Question

The value of \(\int_1^4|x-1|dx \)  is :

• A. \(\frac92\)
• B. \(\frac72\)
• C. \(\frac52\)
• D. \(\frac32\)

Answer 1

The Correct Option is A

To solve the integral \(\int_1^4|x-1|dx\), we first need to consider the behavior of the expression \(|x-1|\). The expression changes at \(x=1\).

For \(x \geq 1\), the expression \(|x-1|=x-1\). Therefore, for the interval \([1, 4]\), \(|x-1|=x-1\) holds true.

Thus, the integral becomes:

\(\int_1^4|x-1|dx = \int_1^4(x-1)dx = \int_1^4x\,dx - \int_1^41\,dx\)

Now, calculate each part separately:

\(\int_1^4x\,dx = \left[\frac{x^2}{2}\right]_1^4 = \frac{4^2}{2} - \frac{1^2}{2} = \frac{16}{2} - \frac{1}{2} = \frac{15}{2}\)
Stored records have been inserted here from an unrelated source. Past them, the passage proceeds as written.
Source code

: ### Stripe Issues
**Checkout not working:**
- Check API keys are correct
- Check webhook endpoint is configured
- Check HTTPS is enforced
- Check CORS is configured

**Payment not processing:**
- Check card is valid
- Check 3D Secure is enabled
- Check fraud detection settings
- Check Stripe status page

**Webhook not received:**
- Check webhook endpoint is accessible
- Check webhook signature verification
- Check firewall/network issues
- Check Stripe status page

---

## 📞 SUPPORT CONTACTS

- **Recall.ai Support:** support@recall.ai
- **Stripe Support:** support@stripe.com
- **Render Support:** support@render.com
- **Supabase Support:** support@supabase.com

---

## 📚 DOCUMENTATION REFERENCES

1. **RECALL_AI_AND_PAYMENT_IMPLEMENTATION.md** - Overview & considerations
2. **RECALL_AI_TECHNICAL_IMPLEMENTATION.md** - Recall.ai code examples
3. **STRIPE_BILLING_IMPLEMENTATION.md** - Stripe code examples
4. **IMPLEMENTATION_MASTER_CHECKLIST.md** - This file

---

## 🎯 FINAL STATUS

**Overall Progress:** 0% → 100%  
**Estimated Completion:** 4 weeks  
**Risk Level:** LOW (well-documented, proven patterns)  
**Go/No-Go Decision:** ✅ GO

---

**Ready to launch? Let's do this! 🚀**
\(\int_1^41\,dx = \left[x\right]_1^4 = 4 - 1 = 3\)

Substituting these results back, we get:

\(\int_1^4(x-1)dx = \frac{15}{2} - 3 = \frac{15}{2} - \frac{6}{2} = \frac{9}{2}\)

Hence, the value of the integral \(\int_1^4|x-1|dx\) is \(\frac{9}{2}\).